Asystole wordt gedefinieerd als een hartstilstandritme waarbij er geen waarneembare elektrische activiteit is op de ECG-monitor. Daarom wordt er soms naar verwezen als een “vlakke lijn”. Bevestiging dat een “vlakke lijn” werkelijk asystolie is, is een belangrijke stap in het ACLS-protocol.
Vergewis u ervan dat asystolie niet een ander ritme is dat op een “vlakke lijn” lijkt. Fijne VF kan asystolie lijken, en een “vlakke lijn” op een monitor kan het gevolg zijn van een bedieningsfout of een storing in de apparatuur.

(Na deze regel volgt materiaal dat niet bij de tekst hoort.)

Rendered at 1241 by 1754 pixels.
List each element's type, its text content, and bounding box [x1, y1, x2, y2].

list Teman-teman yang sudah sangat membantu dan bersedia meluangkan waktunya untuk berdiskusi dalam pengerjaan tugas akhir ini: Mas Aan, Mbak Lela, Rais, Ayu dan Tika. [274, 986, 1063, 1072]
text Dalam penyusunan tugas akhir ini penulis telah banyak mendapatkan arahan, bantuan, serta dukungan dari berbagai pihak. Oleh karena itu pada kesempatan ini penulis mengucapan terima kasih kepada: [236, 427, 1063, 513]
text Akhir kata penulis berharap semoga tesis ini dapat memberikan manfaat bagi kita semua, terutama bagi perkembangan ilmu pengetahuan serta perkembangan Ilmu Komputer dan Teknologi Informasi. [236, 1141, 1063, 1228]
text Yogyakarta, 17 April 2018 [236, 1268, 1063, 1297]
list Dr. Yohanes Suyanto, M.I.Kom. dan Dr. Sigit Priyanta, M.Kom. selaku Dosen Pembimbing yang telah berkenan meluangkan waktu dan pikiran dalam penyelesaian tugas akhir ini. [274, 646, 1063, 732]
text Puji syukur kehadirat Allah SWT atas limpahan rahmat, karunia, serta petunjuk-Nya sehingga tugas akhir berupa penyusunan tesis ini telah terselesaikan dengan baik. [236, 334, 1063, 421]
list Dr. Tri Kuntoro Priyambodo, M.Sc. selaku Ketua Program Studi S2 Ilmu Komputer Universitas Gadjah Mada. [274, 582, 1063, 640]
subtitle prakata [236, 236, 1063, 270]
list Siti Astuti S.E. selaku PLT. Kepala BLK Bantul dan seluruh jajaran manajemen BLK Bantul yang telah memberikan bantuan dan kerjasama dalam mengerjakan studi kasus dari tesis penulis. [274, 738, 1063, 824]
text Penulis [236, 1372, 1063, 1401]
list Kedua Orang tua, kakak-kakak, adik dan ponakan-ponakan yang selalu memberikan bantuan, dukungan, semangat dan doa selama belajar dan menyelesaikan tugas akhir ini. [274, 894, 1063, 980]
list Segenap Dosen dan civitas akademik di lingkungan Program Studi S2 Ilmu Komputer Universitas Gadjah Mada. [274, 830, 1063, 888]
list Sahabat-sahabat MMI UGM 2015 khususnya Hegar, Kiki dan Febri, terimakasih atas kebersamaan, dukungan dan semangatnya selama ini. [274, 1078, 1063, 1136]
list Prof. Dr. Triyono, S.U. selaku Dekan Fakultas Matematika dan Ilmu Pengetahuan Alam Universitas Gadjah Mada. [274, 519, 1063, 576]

De volgende oorzaken van een iso-elektrische lijn die geen asystolie is, komen vaak voor: 1. losse of losgekoppelde afleidingen; 2. verlies van stroom naar de ECG-monitor; 3. lage signaalversterking op de ECG-monitor.
Asystolie is voor veel patiënten het gevolg van een langdurige ziekte of hartstilstand, en de prognose is zeer slecht. Weinig patiënten zullen waarschijnlijk een positieve uitkomst hebben en een succesvolle behandeling van een hartstilstand met asystole zal meestal de identificatie en correctie van een onderliggende oorzaak van de asystole inhouden.
De H’s en T’s van ACLS moeten worden doorgenomen om een onderliggende oorzaak te identificeren die de asystole kan hebben bespoedigd.
Enkele van de meest voorkomende redenen om reanimatie te stoppen of te staken zijn:
- DNR status
- Bedreiging van de veiligheid van de hulpverleners
- Familie of persoonlijke informatie zoals een levenstestament of geavanceerde richtlijn
- Rigor mortis
Asystole wordt behandeld met behulp van de rechtertak van het Cardiac Arrest Algoritme. Klik hieronder om het diagram van het hartarrestalgoritme te bekijken. Als u klaar bent, klikt u nogmaals om het diagram te sluiten.
Bekijk het diagram van het algoritme voor hartstilstand.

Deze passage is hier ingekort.